Mein Vater war Schokoladenfabrikant, sagte Heinrich vor Gericht. Meine Familie verkehrte in vornehmen und gebildeten Kreisen. Ich lernte das Uhrmacherhandwerk, Optik, Mechanik, beschäftigte mich viel mit chemischen und physikalischen Zusammenhängen. Dafür tauschte ich mich mit Professor Münchhausen von der Technischen Hochschule in Hannover aus. Oft kam er zu mir, nach Springe. Wir stellten technische Experimente an, in einem kleinen Raum über meinem Uhrenladen. Münchhausen war es, der mich darauf brachte, dass man elektrisches Licht in einem luftleeren Glasbehältnis mit einem Kohlestift herstellen könnte.

Heinrich schüttelte den Kopf. Münchhausen, der Name sagte ihm etwas. Den hatte er schon einmal gehört. Aber dass er mit dem Versuche angestellt haben sollte.

Aber natürlich hast du das, rief Henry junior. In dem kleinen Raum über deinem Uhrengeschäft. Davon hat Mutter doch immer erzählt. So lange ich denken kann.

Was denn für ein Raum? Unser Haus war doch ganz klein. Und welches Geschäft? Ich bin mit dem Pferdewagen von Hof zu Hof gefahren. Mein Vater mit dem Handwagen, ich mit dem Pferdewagen. Wenn ich ein Geschäft gehabt hätte, dann wären die Leute zu mir gekommen. Wie hier. Deswegen hat man doch ein Geschäft.

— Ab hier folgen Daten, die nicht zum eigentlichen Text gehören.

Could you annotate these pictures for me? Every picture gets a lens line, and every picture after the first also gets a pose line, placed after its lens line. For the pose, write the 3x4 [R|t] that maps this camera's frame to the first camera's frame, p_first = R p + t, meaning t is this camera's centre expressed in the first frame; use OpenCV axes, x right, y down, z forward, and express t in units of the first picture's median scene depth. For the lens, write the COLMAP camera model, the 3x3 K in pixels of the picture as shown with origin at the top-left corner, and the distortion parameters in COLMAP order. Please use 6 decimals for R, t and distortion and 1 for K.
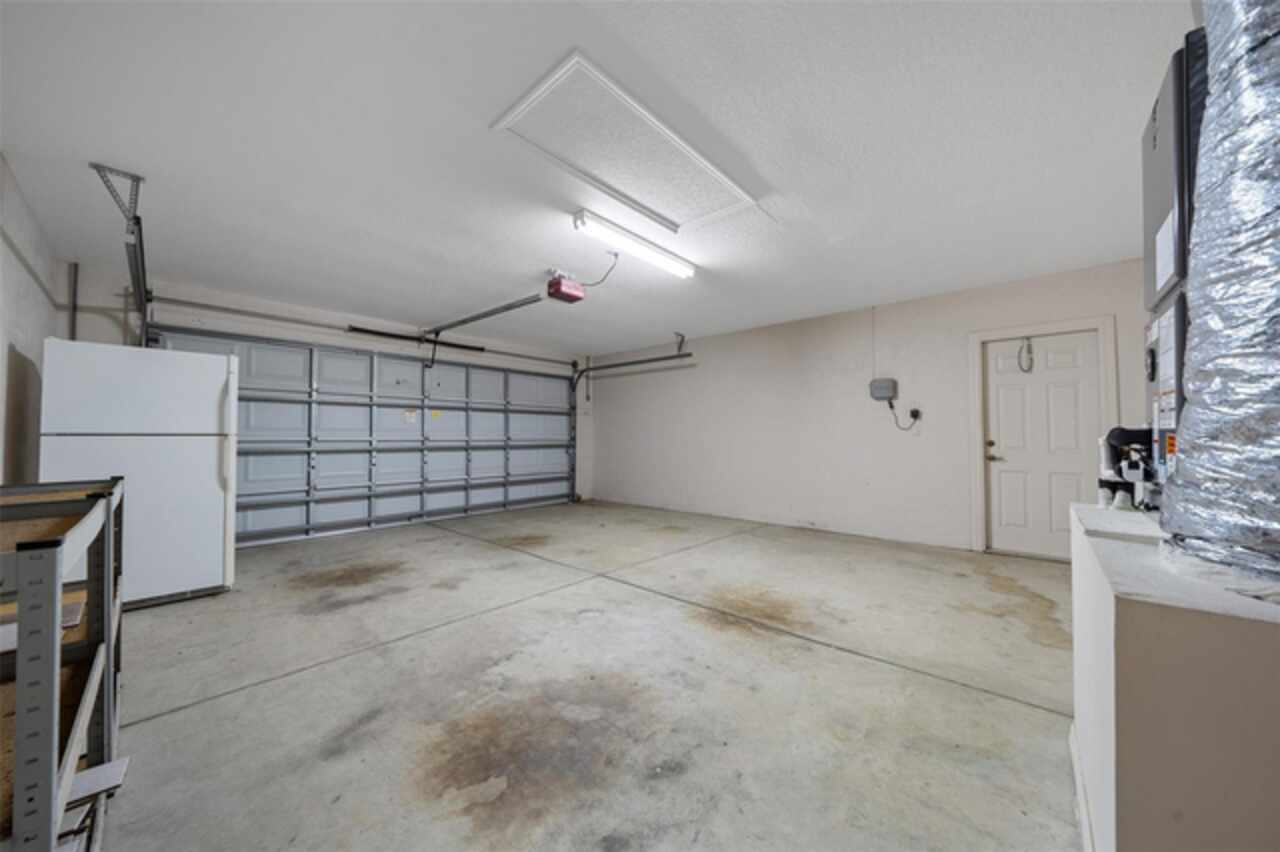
lens RADIAL K [[436.2, 0, 642.9], [0, 436.2, 431.7], [0, 0, 1]] dist [0.000205, 0.000159]
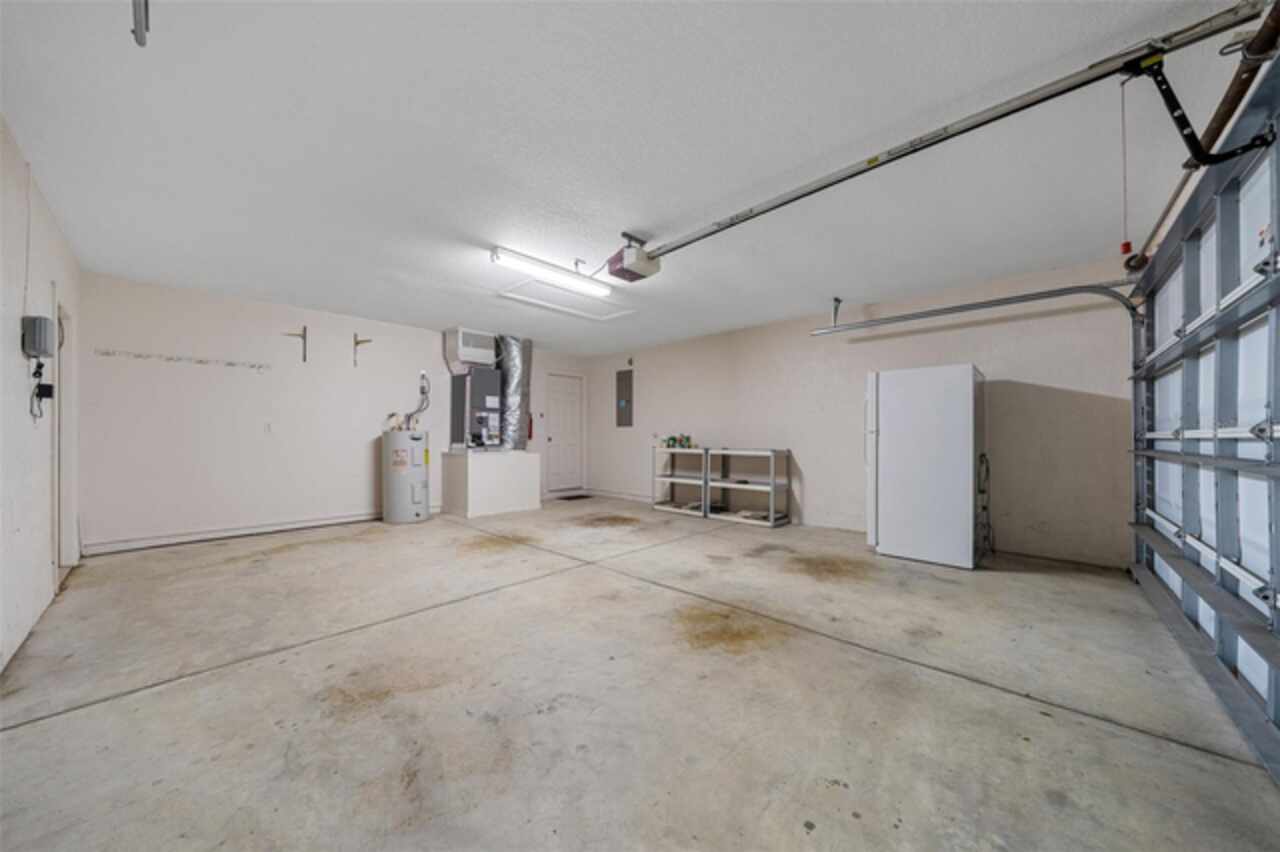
lens RADIAL K [[436.2, 0, 638.0], [0, 436.2, 434.6], [0, 0, 1]] dist [0.000205, 0.000159]
pose [[-0.999905, 0.001065, 0.013755, -0.241606], [0.000668, 0.999585, -0.028785, 0.046789], [-0.013780, -0.028773, -0.999491, 2.177550]]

Aber Vater, das war in Deutschland, auf dem Lande. Die Leute wohnten auf Höfen, weit voneinander entfernt. Da musstest du zu ihnen fahren, auch wenn du ein Geschäft hattest, es blieb dir gar nichts anderes übrig. Natürlich hattest du ein Geschäft. Du weißt doch, dein Gedächtnis. Aber die meisten sind eben doch nicht zu dir gekommen. Die lange Anreise, man brauchte einen Pferdewagen. Die saßen auf ihren Höfen fest. Dort in Europa ist alles anders. Nicht so fortschrittlich. Deswegen seid Ihr ja nach Amerika ausgewandert.